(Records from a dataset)
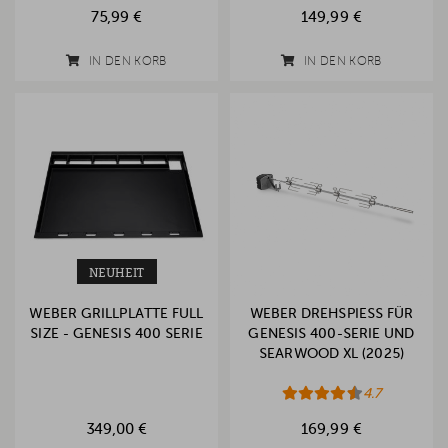
75,99 €
149,99 €
IN DEN KORB
IN DEN KORB
NEUHEIT
WEBER GRILLPLATTE FULL
WEBER DREHSPIESS FÜR G
SIZE - GENESIS 400 SERIE
ENESIS 400-SERIE UND S
EARWOOD XL (2025)
4.7
349,00 €
169,99 €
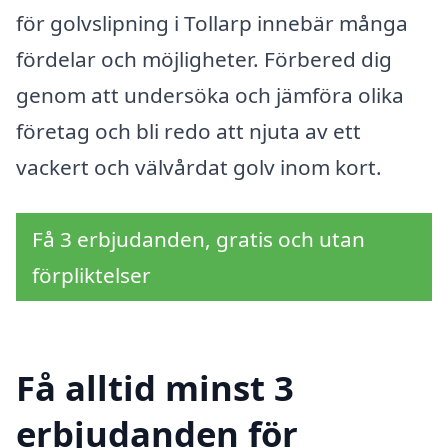
för golvslipning i Tollarp innebär många
fördelar och möjligheter. Förbered dig
genom att undersöka och jämföra olika
företag och bli redo att njuta av ett
vackert och välvårdat golv inom kort.
Få 3 erbjudanden, gratis och utan
förpliktelser
Få alltid minst 3
erbjudanden för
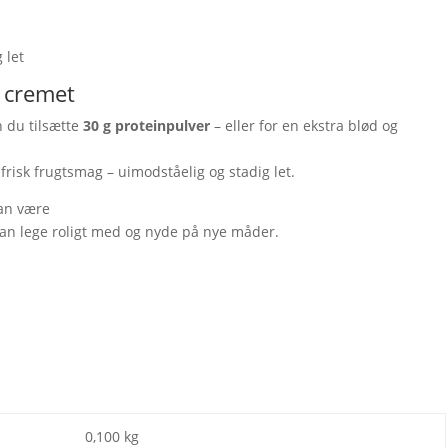
 let
a cremet
n du tilsætte
30 g proteinpulver
– eller for en ekstra blød og
.
frisk frugtsmag – uimodståelig og stadig let.
 kan være
 kan lege roligt med og nyde på nye måder.
0,100 kg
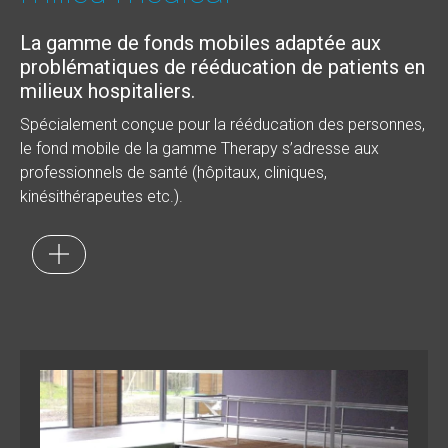
La gamme de fonds mobiles adaptée aux
problématiques de rééducation de patients en
milieux hospitaliers.
Spécialement conçue pour la rééducation des personnes,
le fond mobile de la gamme Therapy s’adresse aux
professionnels de santé (hôpitaux, cliniques,
kinésithérapeutes etc.).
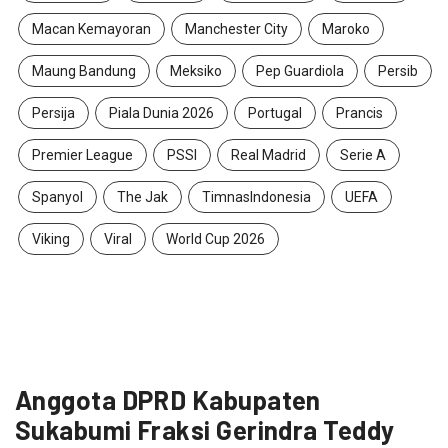
Macan Kemayoran
Manchester City
Maroko
Maung Bandung
Meksiko
Pep Guardiola
Persib
Persija
Piala Dunia 2026
Portugal
Prancis
Premier League
PSSI
Real Madrid
Serie A
Spanyol
The Jak
TimnasIndonesia
UEFA
Viking
Viral
World Cup 2026
Anggota DPRD Kabupaten
Sukabumi Fraksi Gerindra Teddy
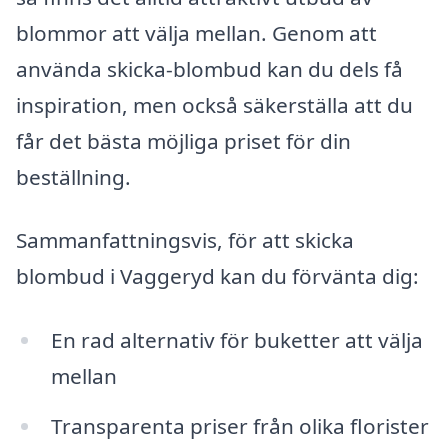
blommor att välja mellan. Genom att
använda skicka-blombud kan du dels få
inspiration, men också säkerställa att du
får det bästa möjliga priset för din
beställning.
Sammanfattningsvis, för att skicka
blombud i Vaggeryd kan du förvänta dig:
En rad alternativ för buketter att välja
mellan
Transparenta priser från olika florister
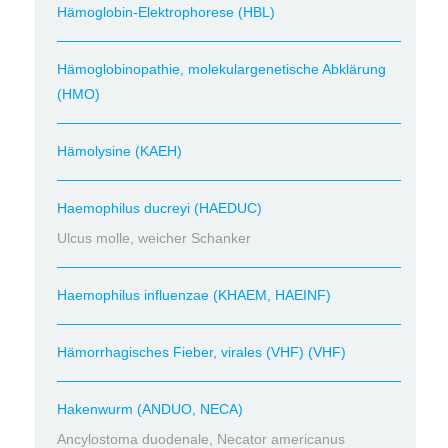
Hämoglobin-Elektrophorese (HBL)
Hämoglobinopathie, molekulargenetische Abklärung
(HMO)
Hämolysine (KAEH)
Haemophilus ducreyi (HAEDUC)
Ulcus molle, weicher Schanker
Haemophilus influenzae (KHAEM, HAEINF)
Hämorrhagisches Fieber, virales (VHF) (VHF)
Hakenwurm (ANDUO, NECA)
Ancylostoma duodenale, Necator americanus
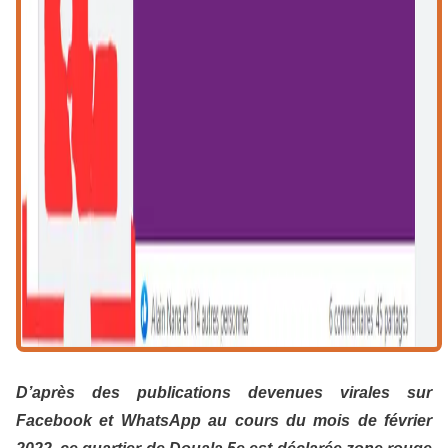
D’après des publications devenues virales sur
Facebook et WhatsApp au cours du mois de février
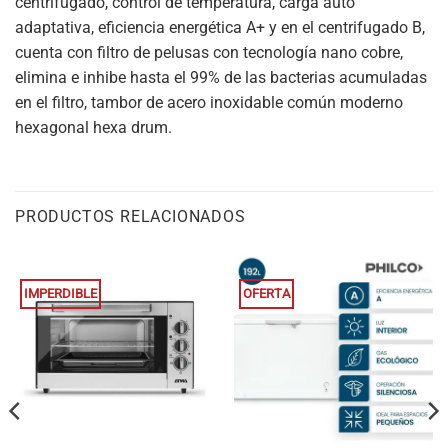
centrifugado, control de temperatura, carga auto
adaptativa, eficiencia energética A+ y en el centrifugado B,
cuenta con filtro de pelusas con tecnología nano cobre,
elimina e inhibe hasta el 99% de las bacterias acumuladas
en el filtro, tambor de acero inoxidable común moderno
hexagonal hexa drum.
PRODUCTOS RELACIONADOS
IMPERDIBLE
OFERTA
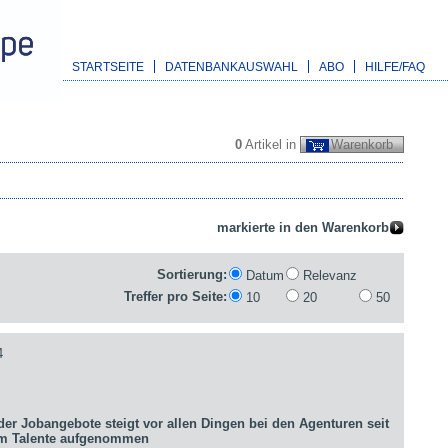
STARTSEITE
DATENBANKAUSWAHL
ABO
HILFE/FAQ
0
Artikel in
Warenkorb
Sortierung:
Datum
Relevanz
Treffer pro Seite:
10
20
50
4
er Jobangebote steigt vor allen Dingen bei den Agenturen seit
um Talente aufgenommen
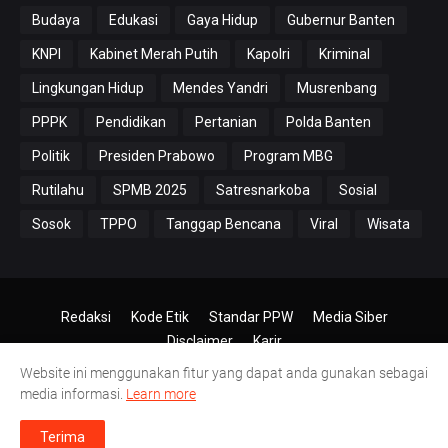
Budaya
Edukasi
Gaya Hidup
Gubernur Banten
KNPI
Kabinet Merah Putih
Kapolri
Kriminal
Lingkungan Hidup
Mendes Yandri
Musrenbang
PPPK
Pendidikan
Pertanian
Polda Banten
Politik
Presiden Prabowo
Program MBG
Rutilahu
SPMB 2025
Satresnarkoba
Sosial
Sosok
TPPO
Tanggap Bencana
Viral
Wisata
Redaksi
Kode Etik
Standar PPW
Media Siber
Disclaimer
Karir
Website ini menggunakan fitur yang dapat anda gunakan sebagai
© 2024-2026
PT.Antero Inti Media
media informasi.
Learn more
Terima
Meski Jumlah Peserta dibawah 300 Orang
|
Ahmad Yani Lantik Kepengurusan T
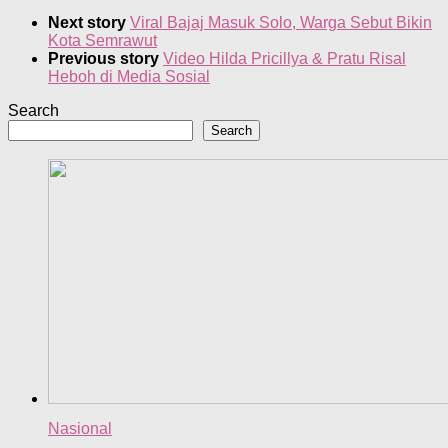
Next story
Viral Bajaj Masuk Solo, Warga Sebut Bikin
Kota Semrawut
Previous story
Video Hilda Pricillya & Pratu Risal
Heboh di Media Sosial
Search
Search
Nasional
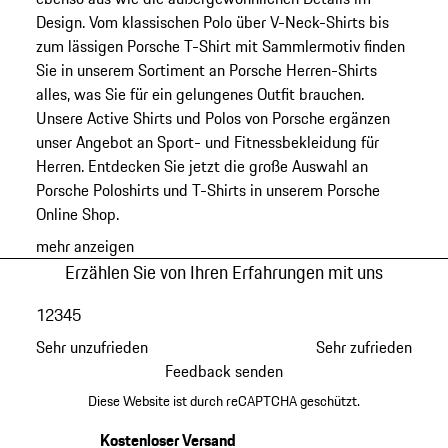
Design. Vom klassischen Polo über V-Neck-Shirts bis
zum lässigen Porsche T-Shirt mit Sammlermotiv finden
Sie in unserem Sortiment an Porsche Herren-Shirts
alles, was Sie für ein gelungenes Outfit brauchen.
Unsere Active Shirts und Polos von Porsche ergänzen
unser Angebot an Sport- und Fitnessbekleidung für
Herren. Entdecken Sie jetzt die große Auswahl an
Porsche Poloshirts und T-Shirts in unserem Porsche
Online Shop.
mehr anzeigen
Erzählen Sie von Ihren Erfahrungen mit uns
1
2
3
4
5
Sehr unzufrieden
Sehr zufrieden
Feedback senden
Diese Website ist durch reCAPTCHA geschützt.
Kostenloser Versand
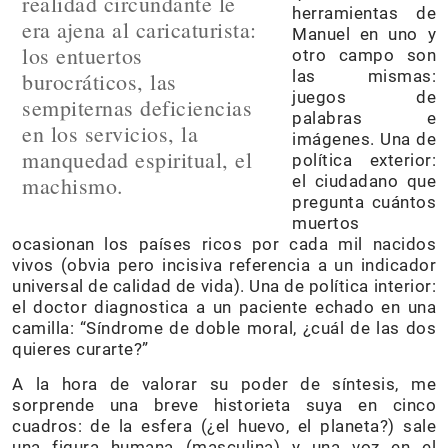
realidad circundante le
herramientas de
era ajena al caricaturista:
Manuel en uno y
los entuertos
otro campo son
las mismas:
burocráticos, las
juegos de
sempiternas deficiencias
palabras e
en los servicios, la
imágenes. Una de
manquedad espiritual, el
política exterior:
machismo.
el ciudadano que
pregunta cuántos
muertos
ocasionan los países ricos por cada mil nacidos
vivos (obvia pero incisiva referencia a un indicador
universal de calidad de vida). Una de política interior:
el doctor diagnostica a un paciente echado en una
camilla: “Síndrome de doble moral, ¿cuál de las dos
quieres curarte?”
A la hora de valorar su poder de síntesis, me
sorprende una breve historieta suya en cinco
cuadros: de la esfera (¿el huevo, el planeta?) sale
una figura humana (masculina) y una voz en el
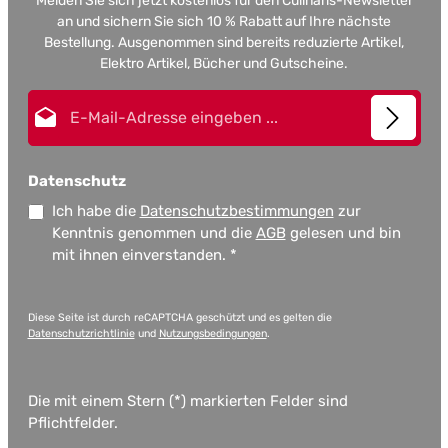
Melden Sie sich jetzt kostenlos für den Culinaris-Newsletter
an und sichern Sie sich 10 % Rabatt auf Ihre nächste
Bestellung. Ausgenommen sind bereits reduzierte Artikel,
Elektro Artikel, Bücher und Gutscheine.
E-Mail-Adresse*
Datenschutz
Ich habe die
Datenschutzbestimmungen
zur
Kenntnis genommen und die
AGB
gelesen und bin
mit ihnen einverstanden.
*
Diese Seite ist durch reCAPTCHA geschützt und es gelten die
Datenschutzrichtlinie
und
Nutzungsbedingungen
.
Die mit einem Stern (*) markierten Felder sind
Pflichtfelder.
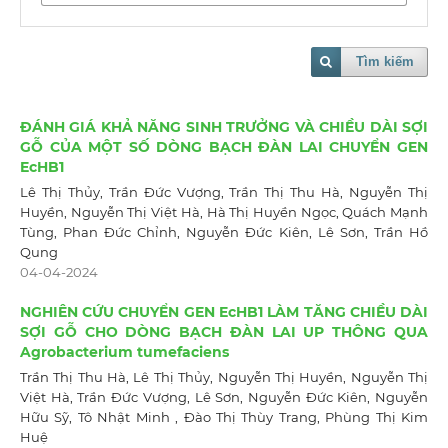
Tìm kiếm
ĐÁNH GIÁ KHẢ NĂNG SINH TRƯỞNG VÀ CHIỀU DÀI SỢI
GỖ CỦA MỘT SỐ DÒNG BẠCH ĐÀN LAI CHUYỂN GEN
EcHB1
Lê Thị Thủy, Trần Đức Vượng, Trần Thị Thu Hà, Nguyễn Thị
Huyền, Nguyễn Thị Việt Hà, Hà Thị Huyền Ngọc, Quách Mạnh
Tùng, Phan Đức Chỉnh, Nguyễn Đức Kiên, Lê Sơn, Trần Hồ
Qung
04-04-2024
NGHIÊN CỨU CHUYỂN GEN EcHB1 LÀM TĂNG CHIỀU DÀI
SỢI GỖ CHO DÒNG BẠCH ĐÀN LAI UP THÔNG QUA
Agrobacterium tumefaciens
Trần Thị Thu Hà, Lê Thị Thủy, Nguyễn Thị Huyền, Nguyễn Thị
Việt Hà, Trần Đức Vượng, Lê Sơn, Nguyễn Đức Kiên, Nguyễn
Hữu Sỹ, Tô Nhật Minh , Đào Thị Thùy Trang, Phùng Thị Kim
Huệ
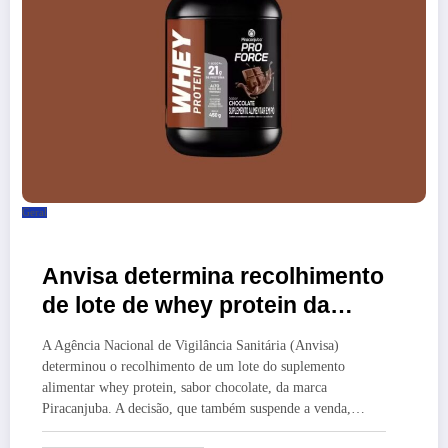
Geral
Anvisa determina recolhimento
de lote de whey protein da
Piracanjuba; saiba qual
A Agência Nacional de Vigilância Sanitária (Anvisa)
determinou o recolhimento de um lote do suplemento
alimentar whey protein, sabor chocolate, da marca
Piracanjuba. A decisão, que também suspende a venda,…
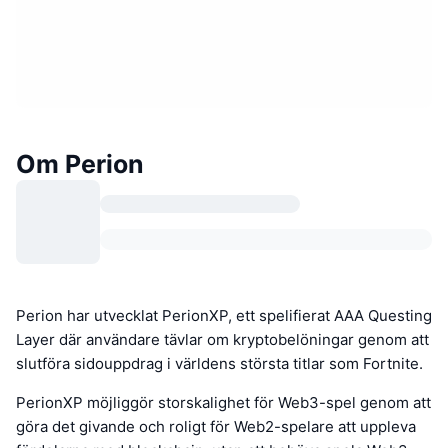
Om Perion
Perion har utvecklat PerionXP, ett spelifierat AAA Questing
Layer där användare tävlar om kryptobelöningar genom att
slutföra sidouppdrag i världens största titlar som Fortnite.
PerionXP möjliggör storskalighet för Web3-spel genom att
göra det givande och roligt för Web2-spelare att uppleva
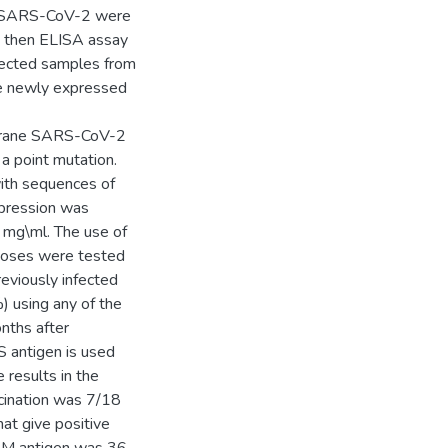
of SARS-CoV-2 were
s, then ELISA assay
llected samples from
he newly expressed
embrane SARS-CoV-2
 a point mutation.
with sequences of
pression was
5 mg\ml. The use of
rposes were tested
eviously infected
) using any of the
nths after
S antigen is used
results in the
ccination was 7/18
at give positive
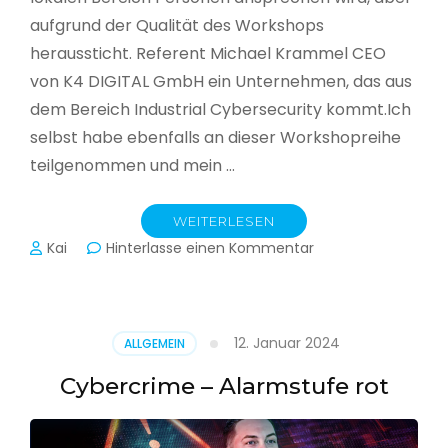
aufgrund der Qualität des Workshops
heraussticht. Referent Michael Krammel CEO
von K4 DIGITAL GmbH ein Unternehmen, das aus
dem Bereich Industrial Cybersecurity kommt.Ich
selbst habe ebenfalls an dieser Workshopreihe
teilgenommen und mein …
WEITERLESEN
zu
Kai
Hinterlasse einen Kommentar
Cyber-
Sicherheit
in
der
12. Januar 2024
ALLGEMEIN
Produktion
Cybercrime – Alarmstufe rot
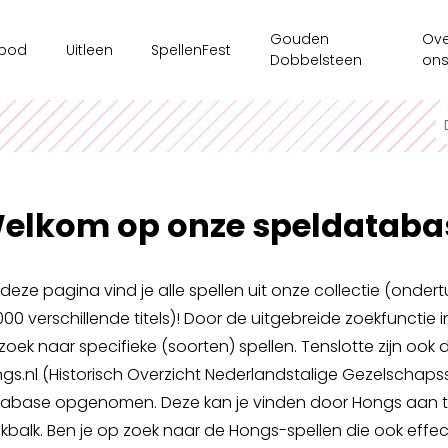
Gouden
Ove
bod
Uitleen
SpellenFest
Dobbelsteen
on
kshops
Ouderenzorg
Ges
ms/bedrijven
Spellenkoffer Executieve functies secundair
Ten
sspel
Spellenkoffer Executieve functies lager
Onz
elkom op onze speldataba
e tijdsaanbod
Spellenkoffer Veerkracht en Welbevinden
Ond
Motoriekkoffer
Mag
deze pagina vind je alle spellen uit onze collectie (onde
Spellenkoffer 'Ridders op Drakentocht'
000 verschillende titels)! Door de uitgebreide zoekfunctie i
Spe
zoek naar specifieke (soorten) spellen. Tenslotte zijn ook 
Spellenkoffer executieve functies kleuter
gs.nl (Historisch Overzicht Nederlandstalige Gezelschapss
Spellenkoffer STEM kleuter + onderbouw lager
abase opgenomen. Deze kan je vinden door Hongs aan te 
kbalk. Ben je op zoek naar de Hongs-spellen die ook effect
Spellenkoffer STEM bovenbouw lager + 1ste graad sec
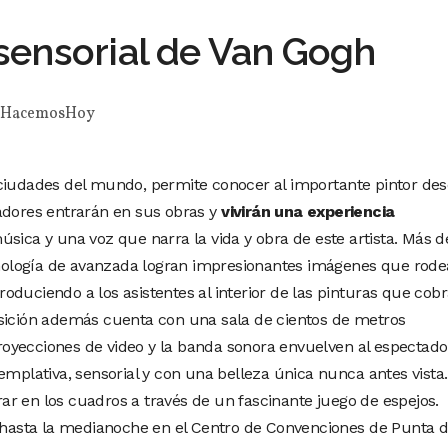
sensorial de Van Gogh
HacemosHoy
 ciudades del mundo, permite conocer al importante pintor de
adores entrarán en sus obras y
vivirán una experiencia
ca y una voz que narra la vida y obra de este artista. Más d
ología de avanzada logran impresionantes imágenes que rod
ntroduciendo a los asistentes al interior de las pinturas que cob
osición además cuenta con una sala de cientos de metros
oyecciones de video y la banda sonora envuelven al espectado
emplativa, sensorial y con una belleza única nunca antes vista.
r en los cuadros a través de un fascinante juego de espejos.
6 hasta la medianoche en el Centro de Convenciones de Punta d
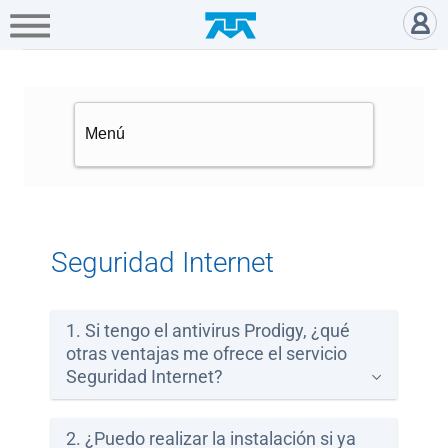
A+
Hogar
Negocio
Empresa
Gamers
Preguntas frecuentes sobre Seg
Servicios
Mi
Telmex
Cobertura
Seguridad Internet
Tienda
en
1. Si tengo el antivirus Prodigy, ¿qué
línea
otras ventajas me ofrece el servicio
Seguridad Internet?
Portabilidad
2. ¿Puedo realizar la instalación si ya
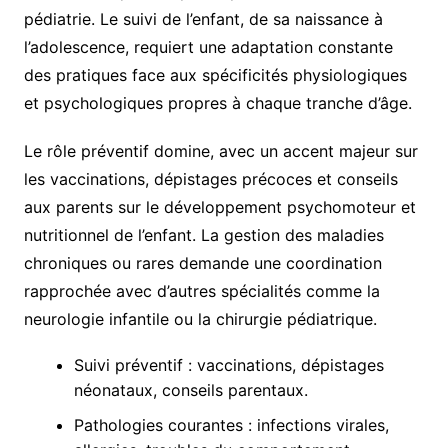
pédiatrie. Le suivi de l’enfant, de sa naissance à
l’adolescence, requiert une adaptation constante
des pratiques face aux spécificités physiologiques
et psychologiques propres à chaque tranche d’âge.
Le rôle préventif domine, avec un accent majeur sur
les vaccinations, dépistages précoces et conseils
aux parents sur le développement psychomoteur et
nutritionnel de l’enfant. La gestion des maladies
chroniques ou rares demande une coordination
rapprochée avec d’autres spécialités comme la
neurologie infantile ou la chirurgie pédiatrique.
Suivi préventif : vaccinations, dépistages
néonataux, conseils parentaux.
Pathologies courantes : infections virales,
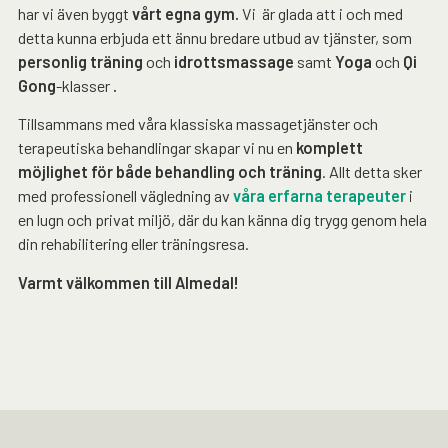
har vi även byggt
vårt egna gym.
Vi är glada att i och med
detta kunna erbjuda ett ännu bredare utbud av tjänster, som
personlig träning
och
idrottsmassage
samt
Yoga
och
Qi
Gong
-klasser
.
Tillsammans med våra klassiska massagetjänster och
terapeutiska behandlingar skapar vi nu en
komplett
möjlighet för både behandling och träning
. Allt detta sker
med professionell vägledning av
våra erfarna terapeuter
i
en lugn och privat miljö, där du kan känna dig trygg genom hela
din rehabilitering eller träningsresa.
Varmt välkommen till Almedal!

# [Problem]
Take every line above that includes the string "kleuter" and return it.

# [The completed task]
Spellenkoffer executieve functies kleuter
Spellenkoffer STEM kleuter + onderbouw lager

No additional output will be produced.